----- Data in this exercise

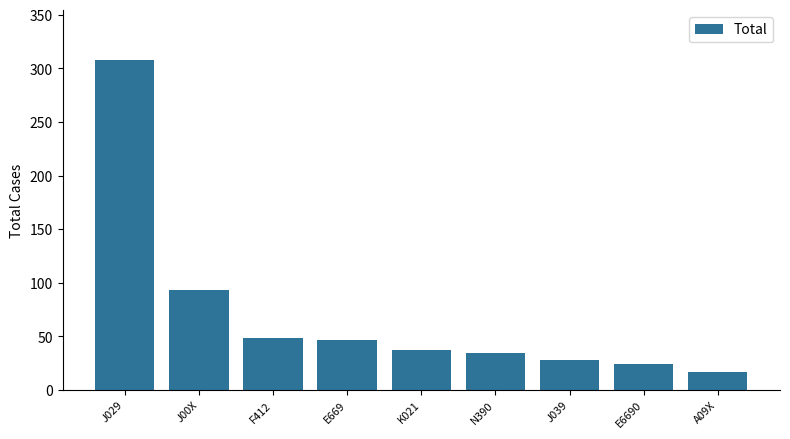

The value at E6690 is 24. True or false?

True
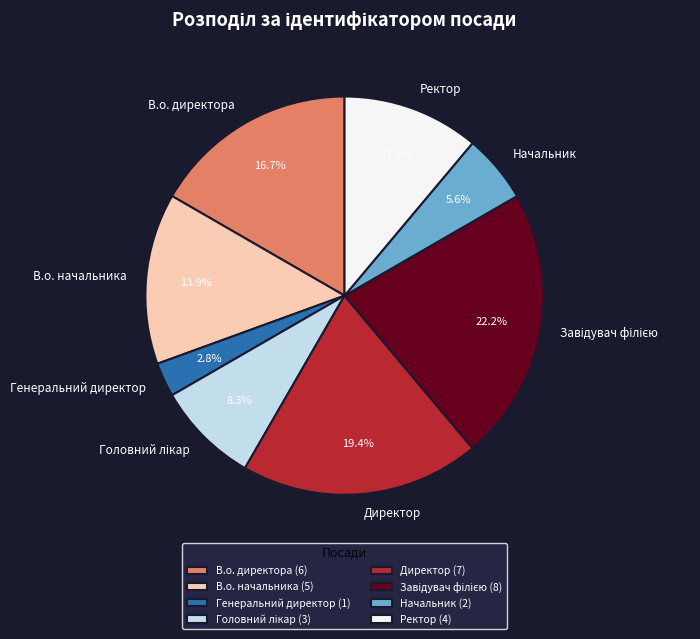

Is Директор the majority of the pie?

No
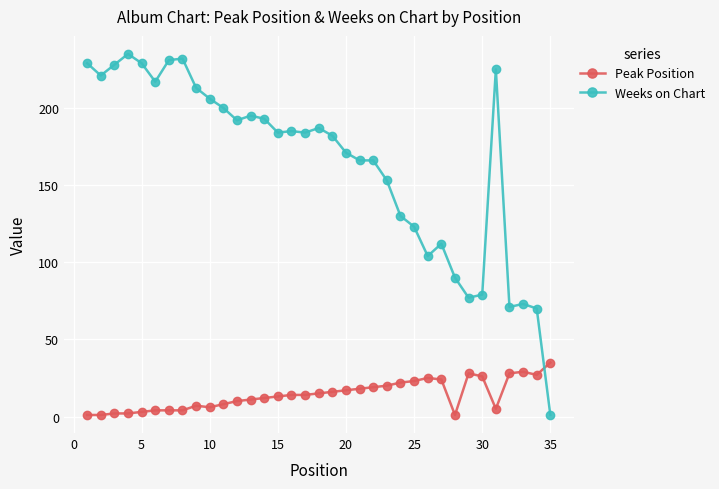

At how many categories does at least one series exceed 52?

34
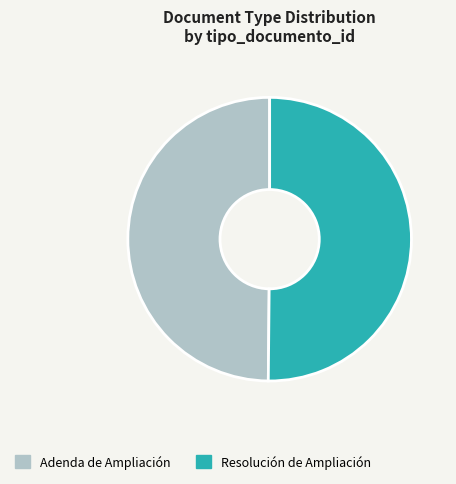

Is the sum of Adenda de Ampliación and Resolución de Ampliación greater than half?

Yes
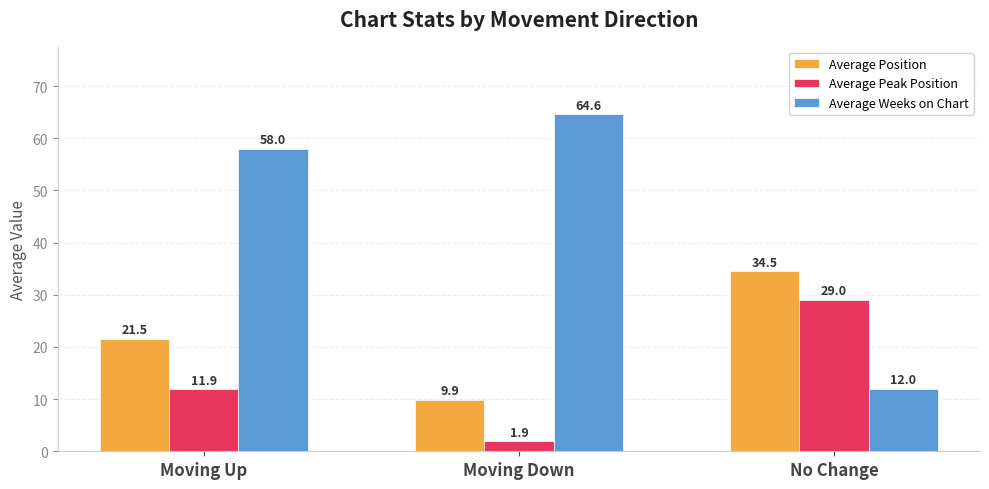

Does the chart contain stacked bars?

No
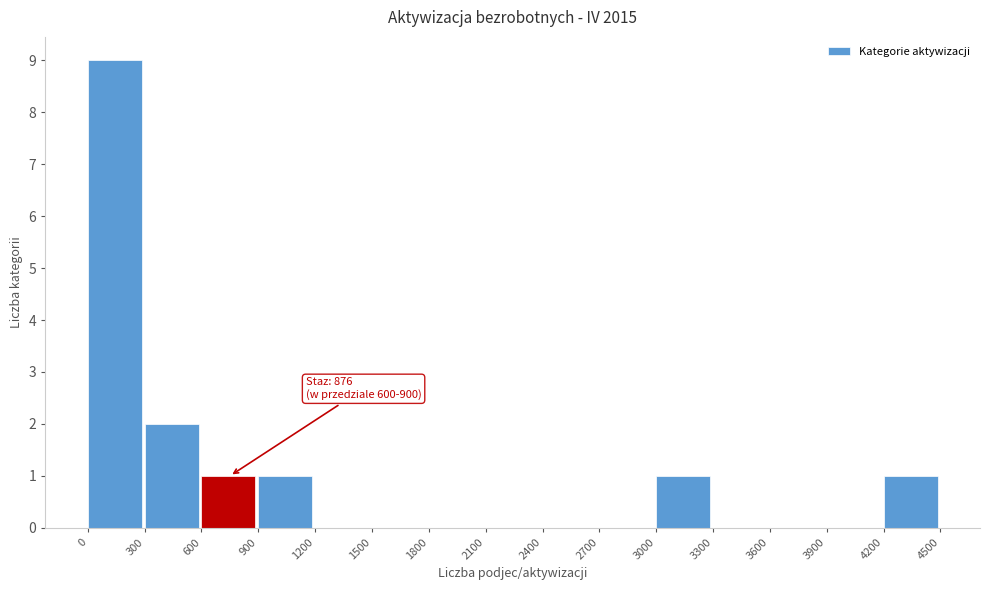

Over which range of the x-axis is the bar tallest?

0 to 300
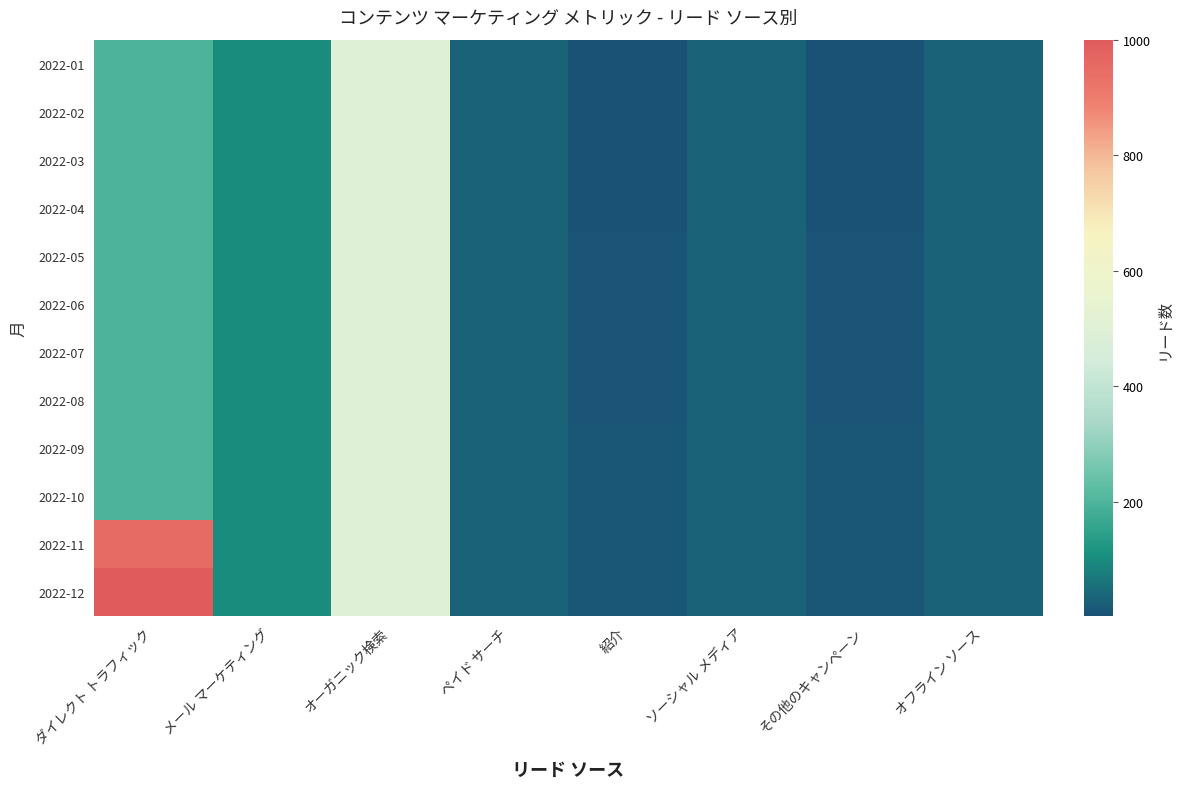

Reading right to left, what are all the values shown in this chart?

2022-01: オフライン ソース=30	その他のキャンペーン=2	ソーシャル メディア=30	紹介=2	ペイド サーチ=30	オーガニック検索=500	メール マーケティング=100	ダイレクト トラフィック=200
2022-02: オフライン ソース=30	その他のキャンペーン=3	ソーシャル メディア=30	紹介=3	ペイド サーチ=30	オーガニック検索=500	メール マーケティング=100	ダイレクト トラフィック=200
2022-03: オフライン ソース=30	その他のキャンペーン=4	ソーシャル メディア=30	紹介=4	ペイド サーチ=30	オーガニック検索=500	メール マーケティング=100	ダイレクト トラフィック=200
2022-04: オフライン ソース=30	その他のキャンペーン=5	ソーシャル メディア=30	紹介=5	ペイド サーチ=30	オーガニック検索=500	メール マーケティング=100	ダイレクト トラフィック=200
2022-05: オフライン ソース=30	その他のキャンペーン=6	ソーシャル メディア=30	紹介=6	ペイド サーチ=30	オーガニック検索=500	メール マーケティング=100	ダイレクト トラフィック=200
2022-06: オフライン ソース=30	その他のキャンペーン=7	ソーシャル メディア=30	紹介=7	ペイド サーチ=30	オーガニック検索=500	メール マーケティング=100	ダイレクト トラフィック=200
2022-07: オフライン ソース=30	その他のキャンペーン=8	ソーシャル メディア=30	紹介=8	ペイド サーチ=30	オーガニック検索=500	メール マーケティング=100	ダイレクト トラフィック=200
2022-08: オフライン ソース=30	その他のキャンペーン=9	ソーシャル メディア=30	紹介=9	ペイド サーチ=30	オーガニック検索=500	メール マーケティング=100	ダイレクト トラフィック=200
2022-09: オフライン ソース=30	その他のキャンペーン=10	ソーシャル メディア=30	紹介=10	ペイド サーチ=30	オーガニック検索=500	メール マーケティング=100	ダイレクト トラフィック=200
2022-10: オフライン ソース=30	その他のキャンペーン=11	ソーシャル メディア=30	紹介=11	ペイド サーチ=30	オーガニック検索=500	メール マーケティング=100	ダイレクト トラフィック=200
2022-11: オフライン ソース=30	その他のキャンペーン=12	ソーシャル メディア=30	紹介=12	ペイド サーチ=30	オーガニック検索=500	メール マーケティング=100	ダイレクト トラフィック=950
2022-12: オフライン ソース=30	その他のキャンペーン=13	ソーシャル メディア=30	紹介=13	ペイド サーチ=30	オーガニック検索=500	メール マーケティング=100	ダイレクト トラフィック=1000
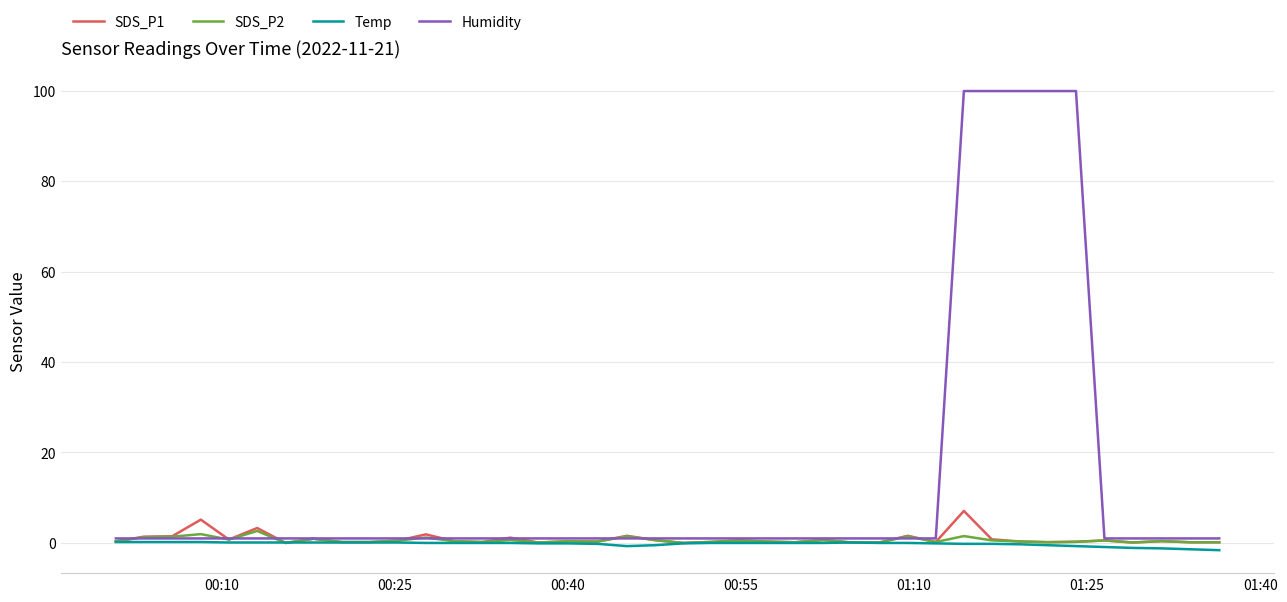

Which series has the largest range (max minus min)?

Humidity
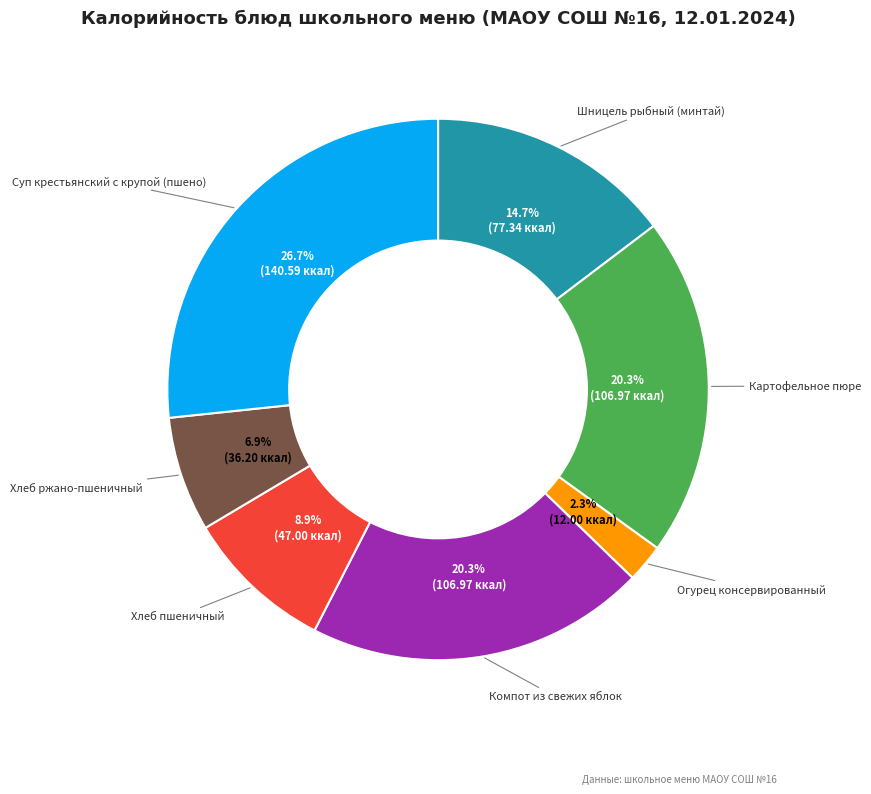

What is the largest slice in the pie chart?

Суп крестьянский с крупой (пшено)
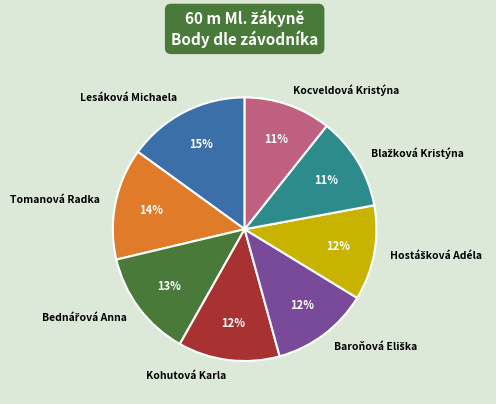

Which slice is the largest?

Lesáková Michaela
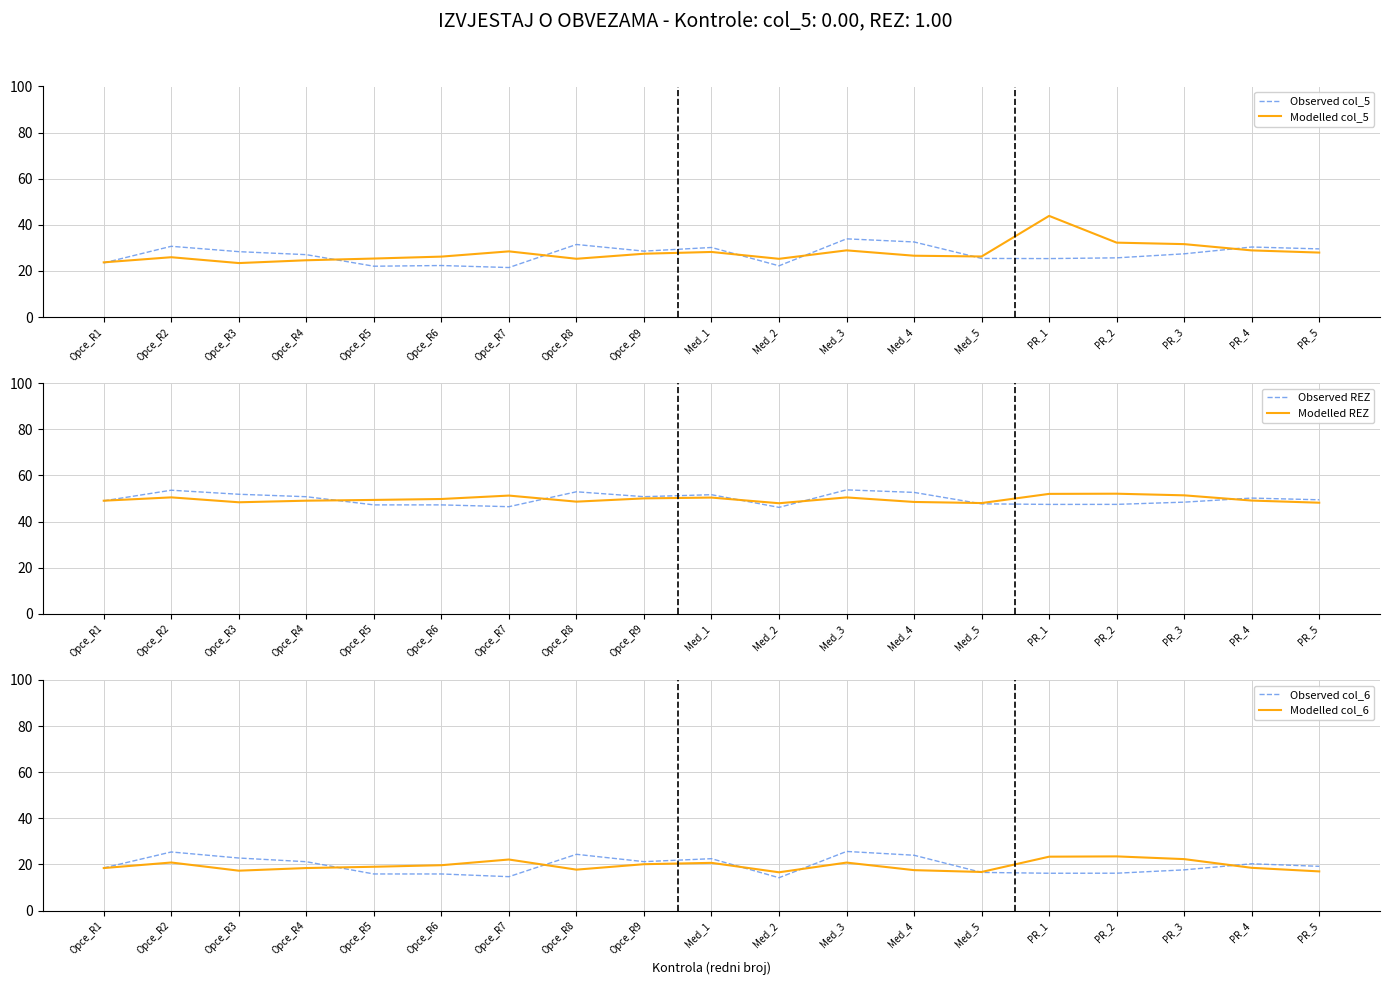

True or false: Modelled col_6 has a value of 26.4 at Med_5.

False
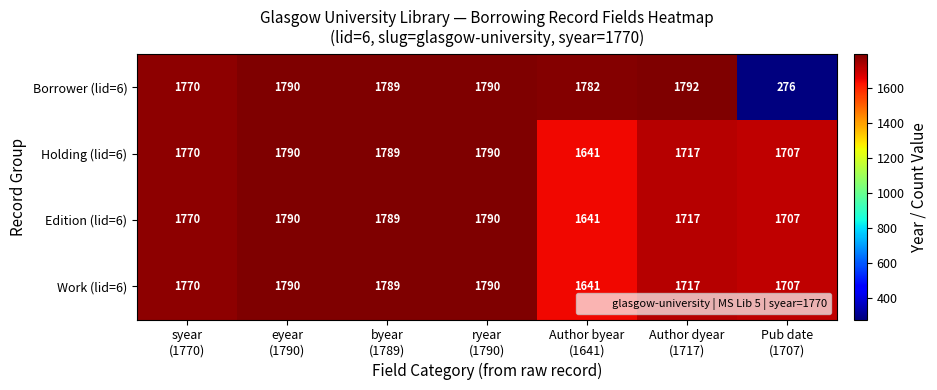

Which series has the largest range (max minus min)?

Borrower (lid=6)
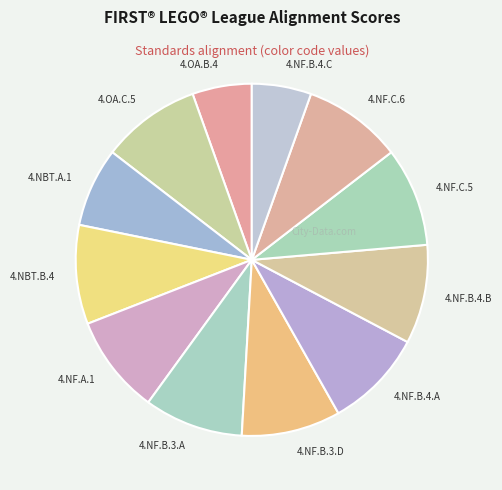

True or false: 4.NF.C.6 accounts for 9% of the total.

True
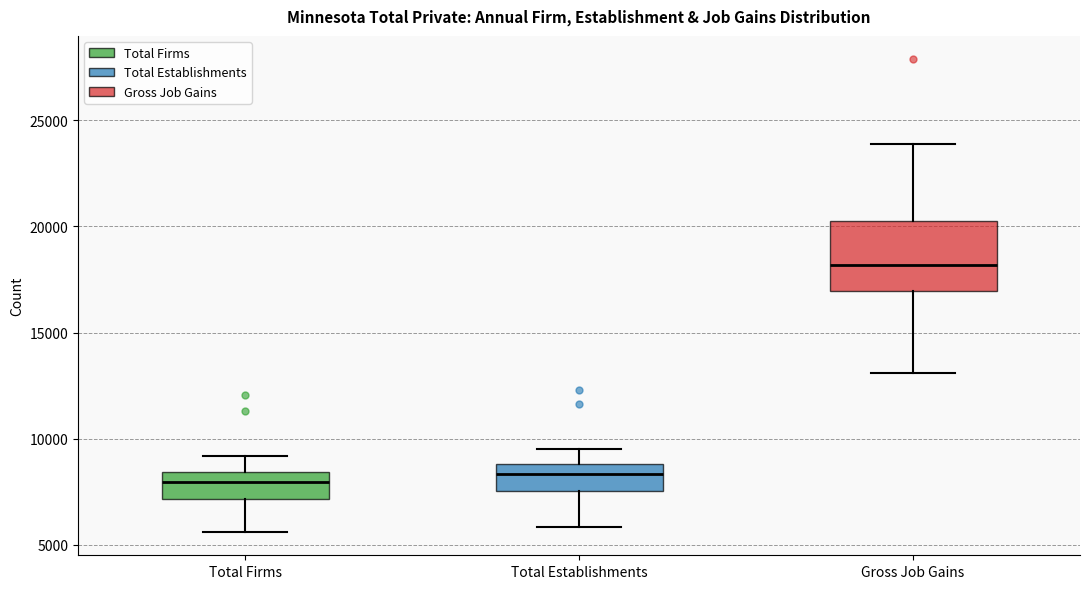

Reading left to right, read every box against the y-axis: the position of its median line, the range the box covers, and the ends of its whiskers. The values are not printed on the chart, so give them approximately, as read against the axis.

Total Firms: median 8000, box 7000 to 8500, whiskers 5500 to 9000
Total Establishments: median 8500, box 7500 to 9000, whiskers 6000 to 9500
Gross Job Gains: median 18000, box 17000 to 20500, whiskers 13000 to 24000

----------

— What is expected —
Quote all of the data above word for word, omitting the pictures.

— Written solution —
The value at E6690 is 24. True or false?

True

Is Директор the majority of the pie?

No

At how many categories does at least one series exceed 52?

34

Is the sum of Adenda de Ampliación and Resolución de Ampliación greater than half?

Yes

Does the chart contain stacked bars?

No

Over which range of the x-axis is the bar tallest?

0 to 300

Reading right to left, what are all the values shown in this chart?

2022-01: オフライン ソース=30	その他のキャンペーン=2	ソーシャル メディア=30	紹介=2	ペイド サーチ=30	オーガニック検索=500	メール マーケティング=100	ダイレクト トラフィック=200
2022-02: オフライン ソース=30	その他のキャンペーン=3	ソーシャル メディア=30	紹介=3	ペイド サーチ=30	オーガニック検索=500	メール マーケティング=100	ダイレクト トラフィック=200
2022-03: オフライン ソース=30	その他のキャンペーン=4	ソーシャル メディア=30	紹介=4	ペイド サーチ=30	オーガニック検索=500	メール マーケティング=100	ダイレクト トラフィック=200
2022-04: オフライン ソース=30	その他のキャンペーン=5	ソーシャル メディア=30	紹介=5	ペイド サーチ=30	オーガニック検索=500	メール マーケティング=100	ダイレクト トラフィック=200
2022-05: オフライン ソース=30	その他のキャンペーン=6	ソーシャル メディア=30	紹介=6	ペイド サーチ=30	オーガニック検索=500	メール マーケティング=100	ダイレクト トラフィック=200
2022-06: オフライン ソース=30	その他のキャンペーン=7	ソーシャル メディア=30	紹介=7	ペイド サーチ=30	オーガニック検索=500	メール マーケティング=100	ダイレクト トラフィック=200
2022-07: オフライン ソース=30	その他のキャンペーン=8	ソーシャル メディア=30	紹介=8	ペイド サーチ=30	オーガニック検索=500	メール マーケティング=100	ダイレクト トラフィック=200
2022-08: オフライン ソース=30	その他のキャンペーン=9	ソーシャル メディア=30	紹介=9	ペイド サーチ=30	オーガニック検索=500	メール マーケティング=100	ダイレクト トラフィック=200
2022-09: オフライン ソース=30	その他のキャンペーン=10	ソーシャル メディア=30	紹介=10	ペイド サーチ=30	オーガニック検索=500	メール マーケティング=100	ダイレクト トラフィック=200
2022-10: オフライン ソース=30	その他のキャンペーン=11	ソーシャル メディア=30	紹介=11	ペイド サーチ=30	オーガニック検索=500	メール マーケティング=100	ダイレクト トラフィック=200
2022-11: オフライン ソース=30	その他のキャンペーン=12	ソーシャル メディア=30	紹介=12	ペイド サーチ=30	オーガニック検索=500	メール マーケティング=100	ダイレクト トラフィック=950
2022-12: オフライン ソース=30	その他のキャンペーン=13	ソーシャル メディア=30	紹介=13	ペイド サーチ=30	オーガニック検索=500	メール マーケティング=100	ダイレクト トラフィック=1000

Which series has the largest range (max minus min)?

Humidity

What is the largest slice in the pie chart?

Суп крестьянский с крупой (пшено)

Which slice is the largest?

Lesáková Michaela

True or false: Modelled col_6 has a value of 26.4 at Med_5.

False

Which series has the largest range (max minus min)?

Borrower (lid=6)

True or false: 4.NF.C.6 accounts for 9% of the total.

True

Reading left to right, read every box against the y-axis: the position of its median line, the range the box covers, and the ends of its whiskers. The values are not printed on the chart, so give them approximately, as read against the axis.

Total Firms: median 8000, box 7000 to 8500, whiskers 5500 to 9000
Total Establishments: median 8500, box 7500 to 9000, whiskers 6000 to 9500
Gross Job Gains: median 18000, box 17000 to 20500, whiskers 13000 to 24000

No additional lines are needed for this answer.